## TEXT
──────────────────────────────

BAD AXE – After meeting behind closed doors Tuesday to hear legal advice on putting a halt to wind energy development in the county for the next six months, county commissioners plan to open the discussion to the public next week.

Following a 45-minute closed session, Board Chair John Nugent said an open discussion will be added to next week’s agenda to talk about a countywide wind energy moratorium.

That meeting is scheduled for 9 a.m. Tuesday, Jan. 27, at the county building, room 305.

“There was nothing earth-shattering that occurred in that meeting,” Nugent said, adding that the board is still considering its options and there’s “nothing to conceal from the public.”

The board voted 5-2 to exclude public from the conversation, which was scheduled to include the written legal opinion of the board’s attorney, Steve Allen.

Both Commissioners Clark Elftman and John Bodis cited open dialogue as part of the reason why they voted no on going into closed session.

“There wasn’t any reason for a closed session,” Elftman said. “That should be public knowledge.”

Elftman said he does not agree with anything about a moratorium, “not since it was handled from day one.”

According to Bodis, the county should not have a moratorium at this point, and discussion should have stayed public because everyone was there and a lot of people had a lot of questions, he said.

“Do it now and be done with it; get it out and let everyone have input,” he said.

Bodis, along with other residents, commissioners and an acoustics firm hired to conduct sound testing for the county, say the county’s wind ordinance is deficient and should be revised. Setbacks from property, turbine noise and shadow flicker should be areas to revise, according to Bodis. And a six-month moratorium wouldn’t be necessary to do that, he said.

──────────────────────────────

## INFORMATION PROVIDED
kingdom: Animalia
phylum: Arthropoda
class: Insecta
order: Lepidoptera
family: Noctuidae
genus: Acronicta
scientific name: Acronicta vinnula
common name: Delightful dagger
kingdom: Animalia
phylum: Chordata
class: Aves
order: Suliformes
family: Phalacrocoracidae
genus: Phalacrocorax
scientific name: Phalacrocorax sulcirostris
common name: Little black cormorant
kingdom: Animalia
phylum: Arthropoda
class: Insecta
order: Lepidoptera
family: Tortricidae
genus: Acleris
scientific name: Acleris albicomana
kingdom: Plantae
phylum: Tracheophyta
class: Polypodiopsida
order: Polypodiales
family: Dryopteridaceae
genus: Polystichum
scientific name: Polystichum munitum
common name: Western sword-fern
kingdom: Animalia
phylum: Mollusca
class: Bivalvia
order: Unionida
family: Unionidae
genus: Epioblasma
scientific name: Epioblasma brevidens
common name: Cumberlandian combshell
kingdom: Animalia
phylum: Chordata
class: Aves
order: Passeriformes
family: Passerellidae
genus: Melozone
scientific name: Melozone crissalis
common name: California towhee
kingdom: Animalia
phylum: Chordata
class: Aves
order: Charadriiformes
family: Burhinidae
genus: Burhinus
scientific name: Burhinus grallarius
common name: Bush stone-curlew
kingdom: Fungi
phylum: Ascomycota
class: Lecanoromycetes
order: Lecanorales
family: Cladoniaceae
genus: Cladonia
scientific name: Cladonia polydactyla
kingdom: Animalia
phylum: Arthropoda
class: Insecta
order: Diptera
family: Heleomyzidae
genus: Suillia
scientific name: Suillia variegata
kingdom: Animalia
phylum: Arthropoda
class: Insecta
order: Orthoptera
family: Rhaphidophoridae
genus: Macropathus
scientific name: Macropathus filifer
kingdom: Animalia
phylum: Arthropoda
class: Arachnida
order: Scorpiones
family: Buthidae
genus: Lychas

──────────────────────────────

## WHAT YOU WILL DO
Write out the part of the wind moratorium article between "The board voted" and "into closed session.", inclusive, word for word.

## RESULT
The board voted 5-2 to exclude public from the conversation, which was scheduled to include the written legal opinion of the board’s attorney, Steve Allen.

Both Commissioners Clark Elftman and John Bodis cited open dialogue as part of the reason why they voted no on going into closed session.